# Haitian Creole: Ayiti Toma



## bloomiegirl

Je cherche la signification de "_Ayiti Toma_", soit en français, soit en anglais.
I'm looking for the meaning of "_Ayiti Toma_," explained either in French or in English.

J'ai une *phrase française*: "Le 12 janvier 2010, la terre a tremblé pour réveiller _Ayiti Toma_ du coma." C'est le mot "_Toma_" que je ne comprends pas. Je crois que _Ayiti Toma_, c'est une référence créole au nom d'Haïti, mais que faire de "_Toma_", comment l'expliquer ? Merci d'avance. 

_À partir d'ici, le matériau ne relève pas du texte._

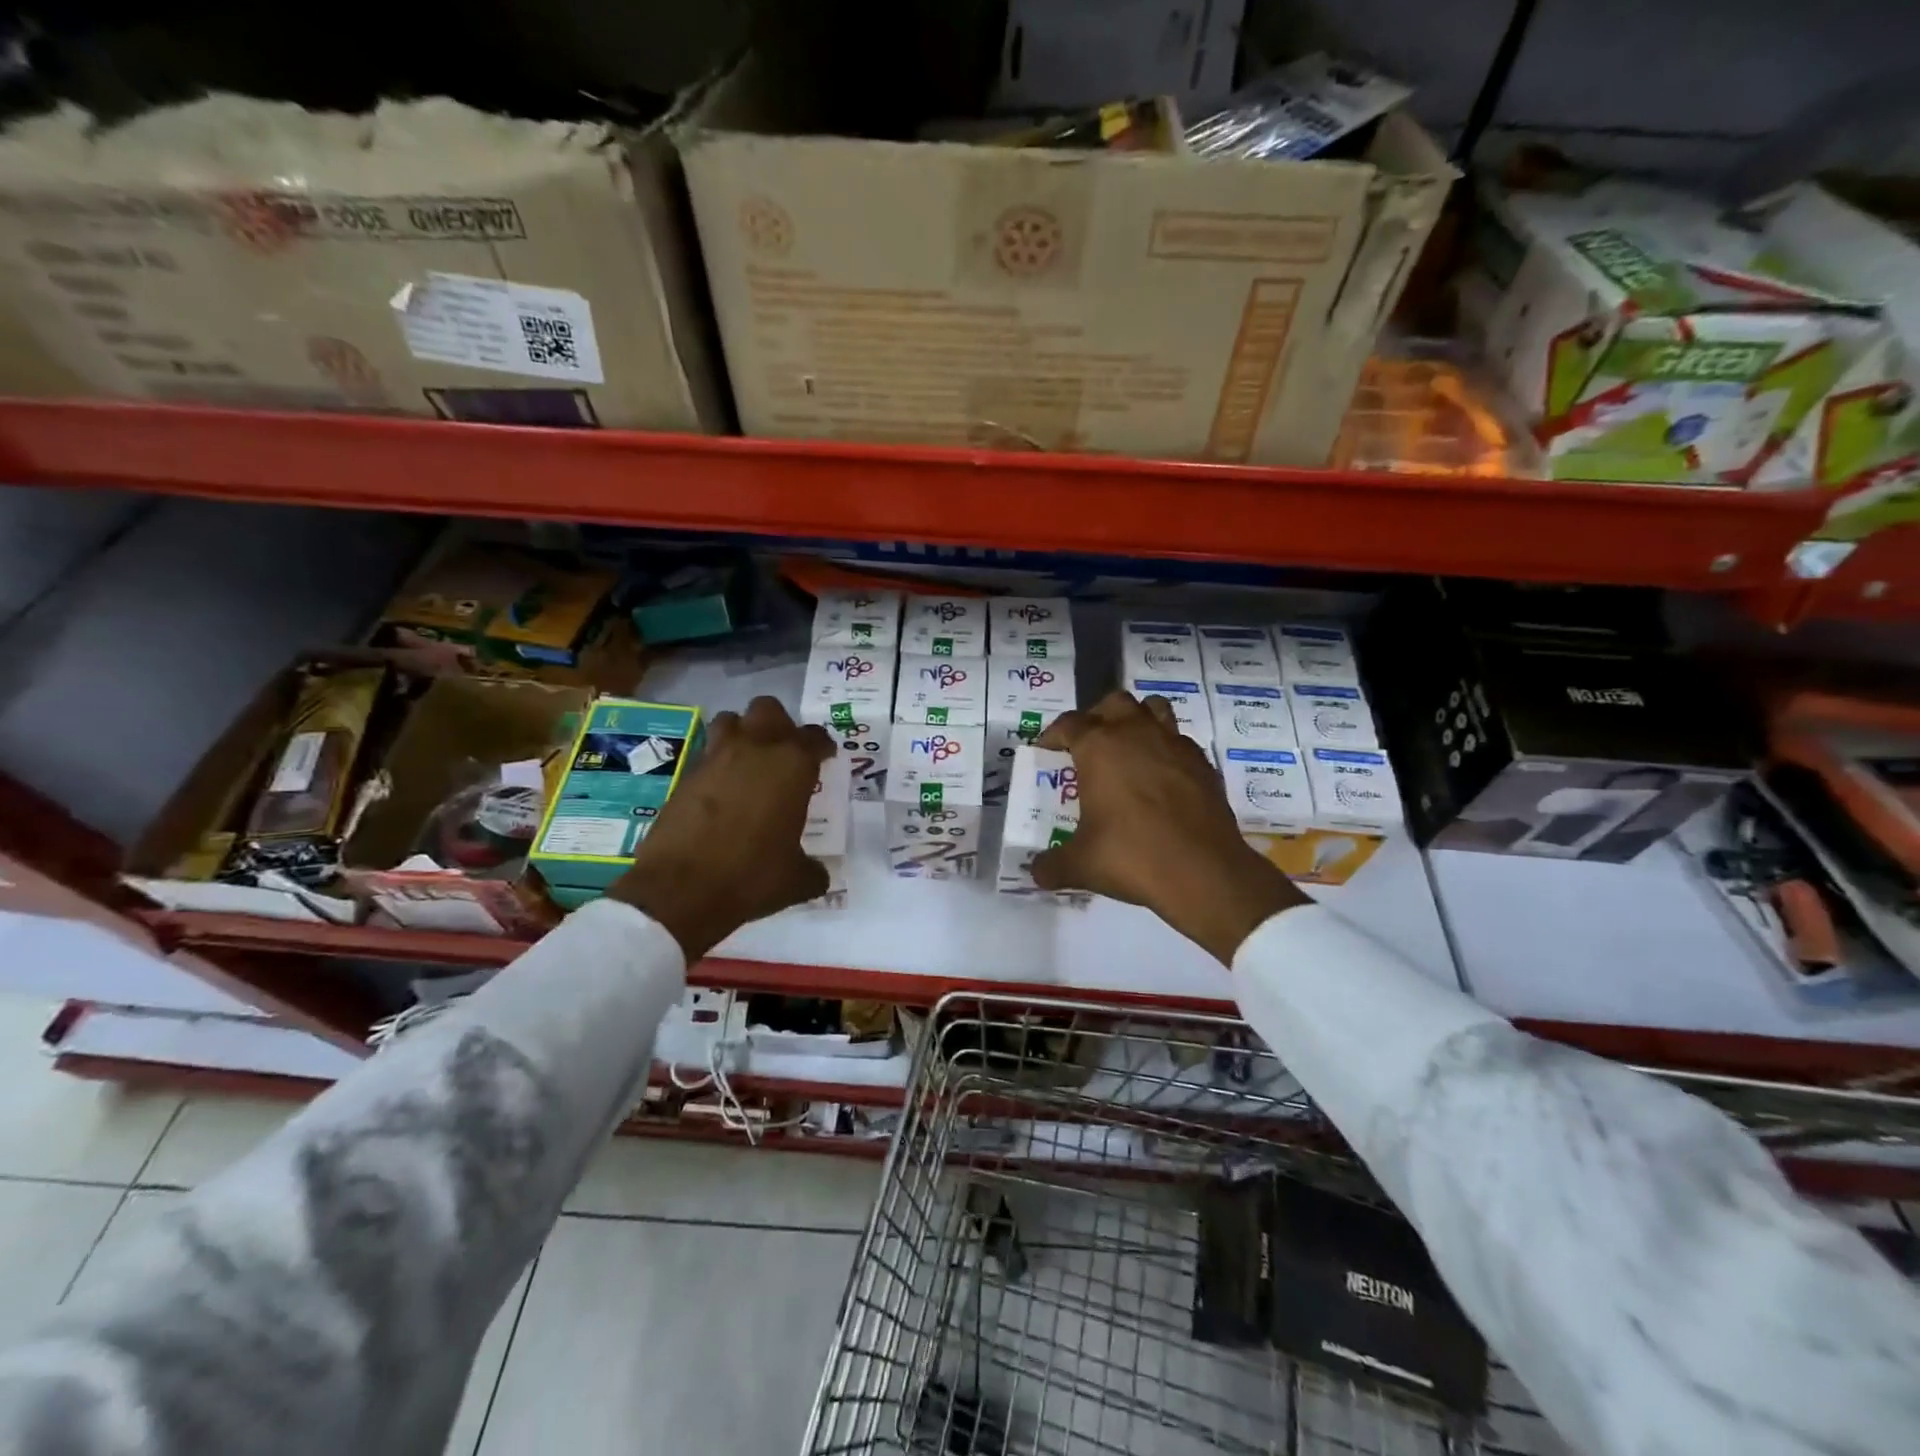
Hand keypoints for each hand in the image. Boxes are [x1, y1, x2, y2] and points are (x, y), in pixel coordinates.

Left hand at [606, 696, 833, 959]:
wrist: (681, 889)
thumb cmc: (751, 876)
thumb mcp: (796, 880)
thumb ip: (814, 869)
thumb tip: (819, 874)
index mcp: (792, 765)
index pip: (815, 737)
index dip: (822, 747)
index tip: (825, 758)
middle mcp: (755, 749)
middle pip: (768, 709)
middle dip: (778, 724)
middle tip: (784, 753)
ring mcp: (715, 758)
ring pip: (731, 721)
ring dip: (742, 733)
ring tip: (748, 762)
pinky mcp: (686, 775)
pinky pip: (707, 754)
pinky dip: (717, 765)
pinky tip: (721, 792)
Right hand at [1032, 691, 1309, 964]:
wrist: (1204, 872)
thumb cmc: (1132, 857)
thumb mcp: (1081, 865)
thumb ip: (1052, 865)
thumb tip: (1036, 872)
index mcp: (1099, 747)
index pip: (1068, 724)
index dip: (1052, 735)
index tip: (1046, 752)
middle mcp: (1136, 733)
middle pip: (1112, 703)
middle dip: (1096, 718)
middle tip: (1088, 746)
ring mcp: (1174, 744)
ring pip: (1152, 709)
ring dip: (1136, 720)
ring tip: (1127, 749)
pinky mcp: (1202, 763)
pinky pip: (1178, 740)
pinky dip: (1165, 749)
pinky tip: (1160, 778)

Here''s the *sentence in English* (my translation): "On January 12, 2010, the earth trembled and awakened _Ayiti Toma_ from its coma." The word "_Toma_" is problem for me.   I understand that  _Ayiti Toma_ is a reference in Creole to the name of Haiti, but I don't know how to render the "_Toma_" part  meaningful when translating to English.  Can anyone help? Thank you in advance for any help that may be offered.


----------



## Nicomon

Salut bloomie,

Je ne sais pas si ça peut aider, mais j'ai trouvé ce qui suit (copié « tel quel », avec les fautes), au hasard de recherches :



> Et aussi aujourd'hui l'origine indienne du mot _Haiti_ est aussi conteste; certains pensent ke ca vient du mot indien "_Ataitij_" (Hautes Montagnes)... d'autres pensent ke ca vient plutot d'1 expression de la langue de la communaute des *Fon*... l'expression "*A-YI-TI TO-MÈ" ki veut dire "Terre ki dorenavant nous appartient*"... a noter la tendance que nous (les haitiens) avons a appeler notre pays _Ayiti Toma_


 Alors je me demande si « _toma_ » ne serait pas une contraction de « _est à moi_ »? 

Ce qui donnerait : Haïti est à moi


----------



## bloomiegirl

Que c'est intéressant !  Ta source, n'est-ce pas ?   Merci mille fois !


----------



## Nicomon

J'allais justement mettre la source (que j'avais oubliée ) mais bon... puisque tu l'as trouvée...


----------